‘The Haunting of Bly Manor’: [Spoiler] Is the Real Villain, Not the Lady in the Lake
Netflix’s The Haunting of Bly Manor is packed with threatening spirits. The most ominous of them all is seemingly the Lady in the Lake—the faceless woman who treks the grounds of Bly Manor, killing everyone in her path. But there’s one ghost in particular whose nefarious deeds are much more insidious than hers.
[SPOILER ALERT: Major spoilers ahead for The Haunting of Bly Manor.]
Peter Quint is the real villain of ‘Bly Manor’
Henry Wingrave’s valet, Peter Quint, is the real villain of the story. He’s established as an evil presence from the start, showing up as the creepy man Dani Clayton sees on the parapet of Bly Manor. The manor’s employees think he jetted off after embezzling Dominic and Henry Wingrave’s money and stealing Charlotte Wingrave’s jewels, and he’s hated even more by them because they think his sudden disappearance led to Rebecca Jessel’s suicide.
What the Bly staff doesn’t know until later is that Peter is actually dead, not missing. He was killed by the Lady in the Lake. And viewers later learn that Rebecca’s death was, indeed, triggered by Peter’s sudden “disappearance,” but not in the way it’s originally painted out. Flora and Miles Wingrave’s beloved au pair does kill herself, but it’s while Peter’s ghost possessed her.
Rebecca was tucked away in a happy memory when Peter (her boyfriend!) drowned her in the lake. At the last moment, Rebecca regained consciousness, and fought for her life, but it was too late. Peter’s plan to have her forever had worked. And this is what he did to the woman he loved.
Peter Quint was willing to kill to get what he wanted
Bly Manor and Oliver Jackson-Cohen (the Haunting of Hill House alum who plays Peter) does a good job of humanizing the character in Episode 7. In the episode, titled “The Two Faces, Part Two,” viewers learn that Peter grew up impoverished with an abusive father and a mother who did nothing to help her son. He spent time in a juvenile detention center, and his mother used that information to blackmail the valet in his adult life.
She threatened to tell Henry Wingrave of Peter’s past crimes if he didn’t help her get some money, and that’s the memory to which Peter continuously (and unwillingly) dream-hops. It’s torture for him, and it motivates Peter to try anything to escape his ghostly circumstances.

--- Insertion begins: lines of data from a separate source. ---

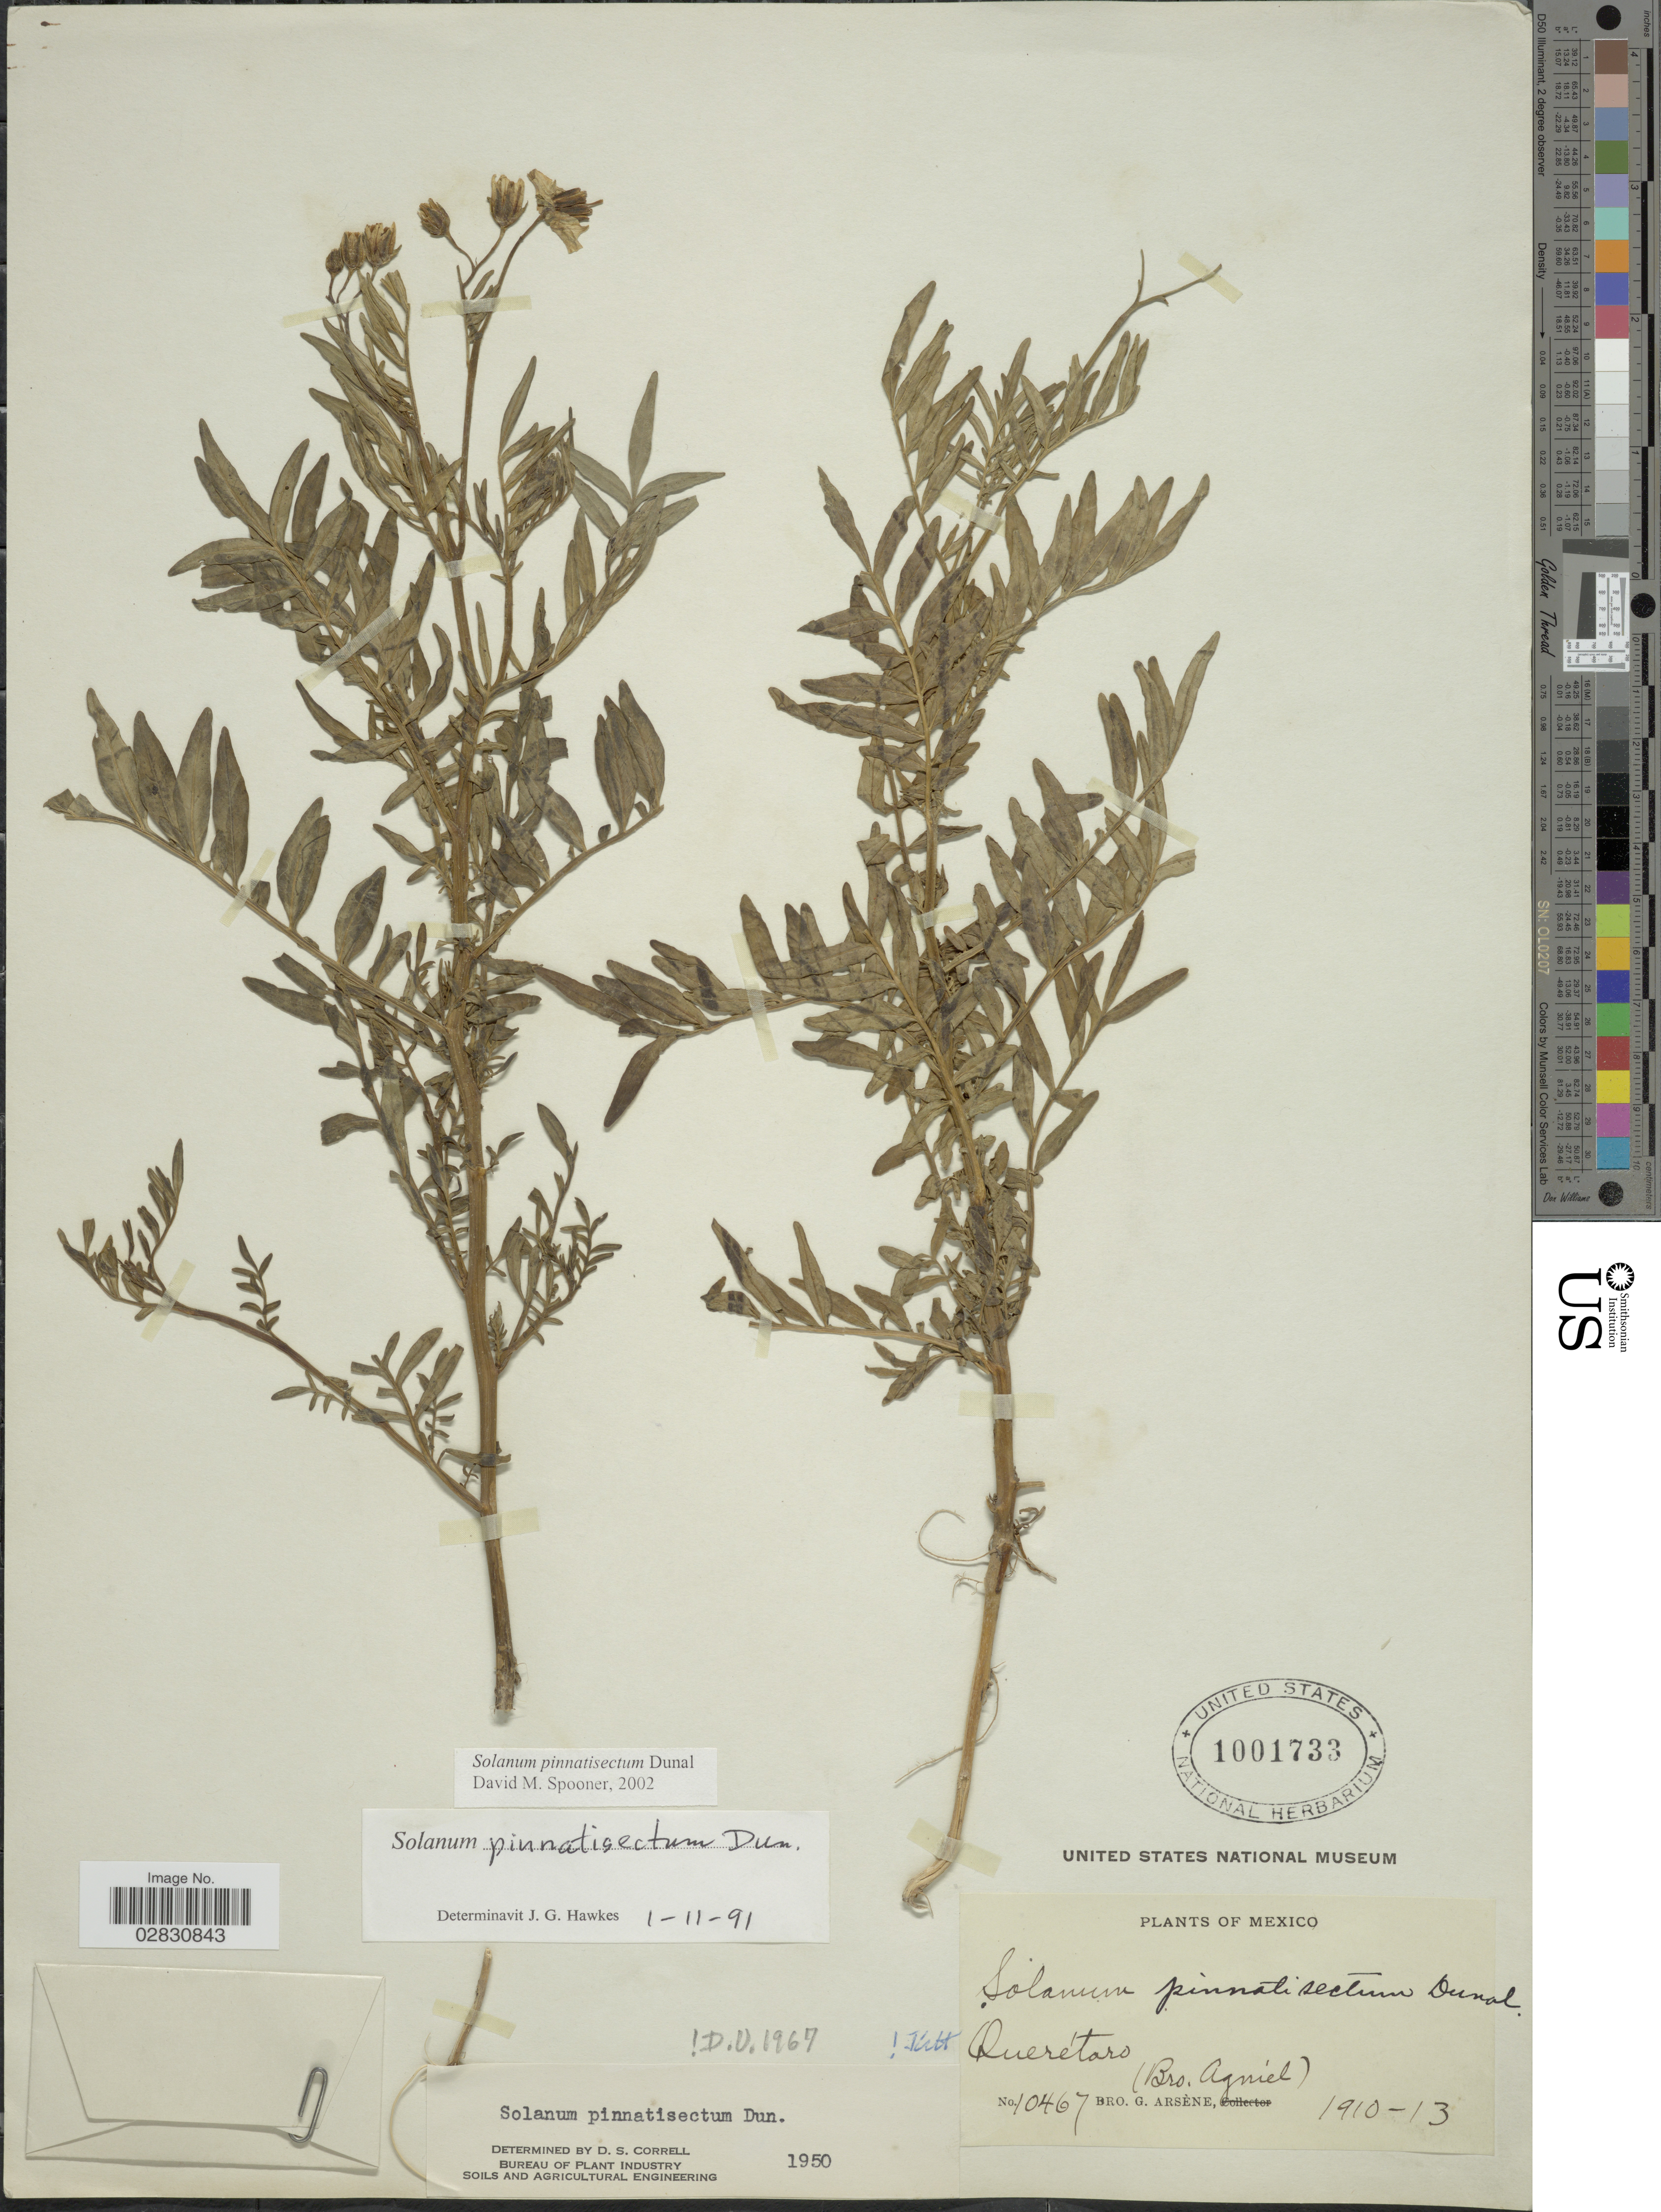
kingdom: Plantae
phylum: Tracheophyta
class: Magnoliopsida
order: Solanales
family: Solanaceae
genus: Solanum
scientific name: Solanum pinnatisectum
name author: Dunal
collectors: Bro. G. Arsène & Bro. Agniel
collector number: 10467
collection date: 1910/1913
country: Mexico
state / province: Querétaro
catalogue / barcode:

His plan includes Rebecca dying so they can be together forever, but they have to possess people in order to escape the fate of their faces and memories fading away the longer they’re trapped at Bly. So, Peter convinces Miles and Flora that if they let him and Rebecca possess them forever, they’ll be tucked away in happy memories with their dead parents. (He calls it the “forever home.”) Yes, he literally wanted to possess children with his girlfriend so they could be together…as siblings. (Clearly, the sibling part wasn’t ideal, but they felt it was a better fate than what awaited them. And thankfully, Rebecca eventually thwarted Peter’s plan.)
Peter Quint had a hard life, but it doesn’t excuse his evil deeds
While it’s true that Peter’s familial trauma is heartbreaking, and it’s understandable why he’d harbor resentment for his place in the world, it’s hardly justification for him murdering Rebecca and Hannah Grose, embezzling and stealing from the Wingrave fortune, and his attempt to effectively murder two young children.
He does all kinds of mental gymnastics to justify his hideous deeds, like when he said to Miles, “Life is a bit funny in that way. Sometimes, right can seem wrong, and wrong can seem right. But that’s the difference between children and adults. Seeing the big picture.” Convenient mindset, Peter! No doubt, all the people you killed would appreciate hearing that.
The Lady in the Lake is without a doubt one of the scariest characters in the series, but it’s because she is long past dead and is unconscious of her actions. Her existence is mindless, which makes her impossible to control (although, Dani figured out a tragic way). Peter’s deeds are thought out, meticulous, and continuous. He chooses to enact evil for his own personal gain, to hell with everybody else. And that makes all the difference.